WORK INSTRUCTIONS: Copy every line of the records below where the word "Table" occurs.

RECORD EXCERPTS:

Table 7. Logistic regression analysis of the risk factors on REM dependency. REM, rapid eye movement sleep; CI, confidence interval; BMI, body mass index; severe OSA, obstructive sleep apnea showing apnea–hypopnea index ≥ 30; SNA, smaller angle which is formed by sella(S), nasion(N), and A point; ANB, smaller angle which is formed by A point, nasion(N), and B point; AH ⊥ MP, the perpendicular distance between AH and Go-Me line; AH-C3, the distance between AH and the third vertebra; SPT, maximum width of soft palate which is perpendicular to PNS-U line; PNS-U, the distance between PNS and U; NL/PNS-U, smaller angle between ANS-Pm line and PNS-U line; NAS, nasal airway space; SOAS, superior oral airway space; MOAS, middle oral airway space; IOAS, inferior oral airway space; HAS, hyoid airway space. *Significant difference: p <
--
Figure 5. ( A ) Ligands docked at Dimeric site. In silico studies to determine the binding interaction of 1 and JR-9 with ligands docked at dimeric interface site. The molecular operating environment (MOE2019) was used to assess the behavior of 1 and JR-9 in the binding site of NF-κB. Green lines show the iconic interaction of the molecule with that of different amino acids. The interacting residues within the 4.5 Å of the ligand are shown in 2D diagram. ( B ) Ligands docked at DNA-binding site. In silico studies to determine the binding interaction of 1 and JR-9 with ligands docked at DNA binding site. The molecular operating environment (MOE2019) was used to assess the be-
---
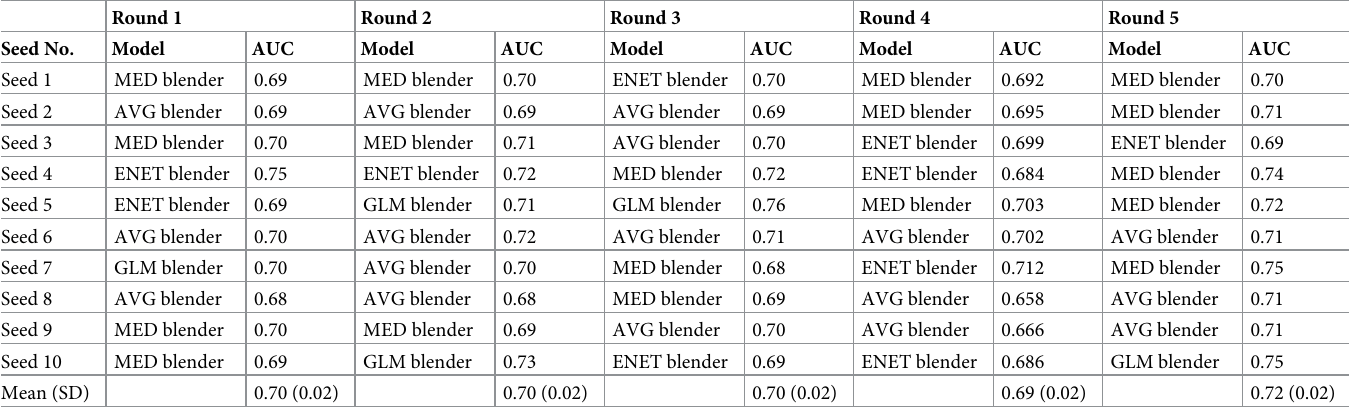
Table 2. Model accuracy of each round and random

SOLUTION:
Table 7. Logistic regression analysis of the risk factors on REM dependency. REM, rapid eye movement sleep; CI, confidence interval; BMI, body mass index; severe OSA, obstructive sleep apnea showing apnea–hypopnea index ≥ 30; SNA, smaller angle which is formed by sella(S), nasion(N), and A point; ANB, smaller angle which is formed by A point, nasion(N), and B point; AH ⊥ MP, the perpendicular distance between AH and Go-Me line; AH-C3, the distance between AH and the third vertebra; SPT, maximum width of soft palate which is perpendicular to PNS-U line; PNS-U, the distance between PNS and U; NL/PNS-U, smaller angle between ANS-Pm line and PNS-U line; NAS, nasal airway space; SOAS, superior oral airway space; MOAS, middle oral airway space; IOAS, inferior oral airway space; HAS, hyoid airway space. *Significant difference: p <
Table 2. Model accuracy of each round and random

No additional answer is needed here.